*PROBLEM DETAILS:* For every entry that follows, return an identical copy.

*THE DATA:*

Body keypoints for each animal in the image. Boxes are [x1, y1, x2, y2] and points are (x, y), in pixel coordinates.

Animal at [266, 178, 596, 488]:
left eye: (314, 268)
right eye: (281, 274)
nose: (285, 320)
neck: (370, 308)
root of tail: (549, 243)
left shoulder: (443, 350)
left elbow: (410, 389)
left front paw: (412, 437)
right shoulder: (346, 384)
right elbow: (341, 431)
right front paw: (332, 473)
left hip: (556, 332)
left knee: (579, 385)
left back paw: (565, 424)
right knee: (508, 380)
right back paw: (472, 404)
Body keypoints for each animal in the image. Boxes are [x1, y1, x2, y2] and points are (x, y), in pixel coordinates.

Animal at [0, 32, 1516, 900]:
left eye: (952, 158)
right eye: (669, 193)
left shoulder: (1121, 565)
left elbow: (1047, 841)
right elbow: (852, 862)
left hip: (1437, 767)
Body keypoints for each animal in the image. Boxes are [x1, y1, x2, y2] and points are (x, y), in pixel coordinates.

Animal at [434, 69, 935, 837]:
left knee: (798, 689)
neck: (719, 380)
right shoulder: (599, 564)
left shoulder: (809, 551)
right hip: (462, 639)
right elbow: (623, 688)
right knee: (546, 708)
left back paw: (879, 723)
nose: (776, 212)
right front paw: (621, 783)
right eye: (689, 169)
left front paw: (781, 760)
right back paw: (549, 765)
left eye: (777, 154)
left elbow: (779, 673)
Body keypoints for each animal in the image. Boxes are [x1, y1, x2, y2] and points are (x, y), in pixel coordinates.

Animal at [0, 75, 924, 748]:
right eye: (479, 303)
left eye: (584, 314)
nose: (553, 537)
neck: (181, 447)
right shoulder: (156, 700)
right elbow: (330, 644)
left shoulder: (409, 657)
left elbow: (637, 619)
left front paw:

*REPLY TO THE EXERCISE:*
Body keypoints for each animal in the image. Boxes are [x1, y1, x2, y2] and points are (x, y), in pixel coordinates.

Animal at [266, 178, 596, 488]:
left eye: (314, 268)
right eye: (281, 274)
nose: (285, 320)
neck: (370, 308)
root of tail: (549, 243)
left shoulder: (443, 350)
left elbow: (410, 389)
left front paw: (412, 437)
right shoulder: (346, 384)
right elbow: (341, 431)
right front paw: (332, 473)
left hip: (556, 332)
left knee: (579, 385)
left back paw: (565, 424)
right knee: (508, 380)
right back paw: (472, 404)
Body keypoints for each animal in the image. Boxes are [x1, y1, x2, y2] and points are (x, y), in pixel coordinates.

Animal at [0, 32, 1516, 900]:
left eye: (952, 158)
right eye: (669, 193)
left shoulder: (1121, 565)
left elbow: (1047, 841)
right elbow: (852, 862)
left hip: (1437, 767)
Body keypoints for each animal in the image. Boxes are [x1, y1, x2, y2] and points are (x, y), in pixel coordinates.

Animal at [434, 69, 935, 837]:
left knee: (798, 689)
neck: (719, 380)
right shoulder: (599, 564)
left shoulder: (809, 551)
right hip: (462, 639)
right elbow: (623, 688)
right knee: (546, 708)
left back paw: (879, 723)
nose: (776, 212)
right front paw: (621, 783)
right eye: (689, 169)
left front paw: (781, 760)
right back paw: (549, 765)
left eye: (777, 154)
left elbow: (779, 673)
Body keypoints for each animal in the image. Boxes are [x1, y1, x2, y2] and points are (x, y), in pixel coordinates.

Animal at [0, 75, 924, 748]:
right eye: (479, 303)
left eye: (584, 314)
nose: (553, 537)
neck: (181, 447)
right shoulder: (156, 700)
right elbow: (330, 644)
left shoulder: (409, 657)
left elbow: (637, 619)
left front paw:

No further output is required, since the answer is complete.